The plan of the Tata group and two foreign entities to invest Rs 8,000 crore in GMR Airports (GAL) might face more regulatory delays because it reportedly violates a clause that prevents airline groups from holding more than 10 per cent stake in Delhi International Airport (DIAL).
The Tatas hold majority stakes in two airlines — Vistara and Air Asia India. If the deal goes through, the Tata group will have a 20 per cent stake in GAL. This would give it a 12.8 per cent stake in DIAL.
GAL has a 64 per cent stake in DIAL, while the Airports Authority of India (AAI) and German company Fraport own 26 and 10 per cent, respectively.
The Tata group was making the investment through its arm Tata Realty Infrastructure. Its co-investors were Valkyrie Investment and Solis Capital Singapore. It has been given conditional approval by the Competition Commission of India (CCI).
Sources aware of the development said the AAI had sought the opinion of the Solicitor General of India on the legality of the transaction.
“An approval from the CCI is not final as it violates an agreement entered between GMR and the Government of India in 2006, when Delhi Airport was being privatised. The AAI has sought the opinion of the Solicitor General and will act accordingly. The deal is not final as it needs approval from the AAI by virtue of being a joint venture partner,” said a government official.
The deal, announced in March this year, has taken longer than expected and faced delays because of various regulatory issues. As a result, GMR has been forced to raise additional bonds to meet debt obligations.
“Any delay in materialisation of the deal beyond December shall be a credit negative for GMR,” rating firm CARE said last month.
The Ministry of Civil Aviation has carried out a stakeholder’s consultation over the process, which included seeking views from other airlines.
“Some concerns have been raised by other airlines that the Tata group holding such a large stake in GMR can distort the level playing field and give unfair advantage to Vistara and Air Asia India,” the official said.
Delhi Airport is the prime airport of the country. It is the base of two other airlines — IndiGo and SpiceJet. “There cannot be any conflict over ownership,” said the source.
Regulatory authorities across the globe are generally wary of airlines taking too large a share in airports for fear of their distorting competitiveness in airport access, primarily the allocation of slots. For instance, under Australian rules there is a 5 per cent limit on airline ownership of airport-operator companies.
A Tata Sons spokesperson refused to comment on the issue.
An official of the GMR group said their reading of the law suggests the transaction was legal as it has been done in the holding company (GMR Airports) and not directly in DIAL.
Sources said the three-member committee of the CCI which gave conditional approval to the deal was alerted by the AAI but they approved it as they found that the deal primarily will not have any adverse impact on the competition scenario in aviation sector.
“Beside a written law, the CCI also takes cognisance of the factor that if a particular deal will ultimately benefit the consumer. There was no such factor in this deal which could impact the competitive scenario of the sector. Already there are enough protocols which would prevent any unfair advantage to airlines owned by the Tata group. Instead, such a deal will change the competitive landscape of the airport sector,” said a person aware of the approval process of the CCI.

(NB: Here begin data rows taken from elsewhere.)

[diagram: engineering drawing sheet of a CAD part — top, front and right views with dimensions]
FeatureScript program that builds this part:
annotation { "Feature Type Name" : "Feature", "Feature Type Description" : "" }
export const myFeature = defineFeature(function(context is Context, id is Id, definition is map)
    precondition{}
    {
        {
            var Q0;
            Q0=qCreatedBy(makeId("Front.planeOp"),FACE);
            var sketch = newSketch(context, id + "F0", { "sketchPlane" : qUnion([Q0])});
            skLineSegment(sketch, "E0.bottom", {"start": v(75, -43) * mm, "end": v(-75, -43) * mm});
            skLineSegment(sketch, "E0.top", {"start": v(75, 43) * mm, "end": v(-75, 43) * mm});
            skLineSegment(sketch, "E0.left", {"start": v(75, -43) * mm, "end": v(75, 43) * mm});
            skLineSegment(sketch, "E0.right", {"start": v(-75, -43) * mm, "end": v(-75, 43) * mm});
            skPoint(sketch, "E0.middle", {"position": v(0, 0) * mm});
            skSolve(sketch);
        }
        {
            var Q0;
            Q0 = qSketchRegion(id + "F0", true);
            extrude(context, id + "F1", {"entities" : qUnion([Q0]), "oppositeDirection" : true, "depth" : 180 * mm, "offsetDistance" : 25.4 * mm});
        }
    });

The CCI observed that slot allocation at congested airports such as Delhi is done by a coordination committee, which has representation from the government and all airlines.
Additionally, if an airline has used the granted slots 80 per cent of the time, it can keep these.
“India’s slot allocation guidelines are enough to prevent any distortion to competitive landscape that may originate from this deal,” the person said. “However, all CCI orders can be challenged if someone can prove that it violates provisions of other statutory laws. It is upon the parties to ensure that the approval is not taken as a licence to violate other provisions.”
A senior Tata group official said the group will not be involved in day-to-day management of airports but will act as a passive financial investor.
“The Tata group’s representation will only be at the board level of the holding company GAL and not in the board of the respective airports owned by GMR. The company will act merely as a passive financial investor. We have informed the CCI,” he said.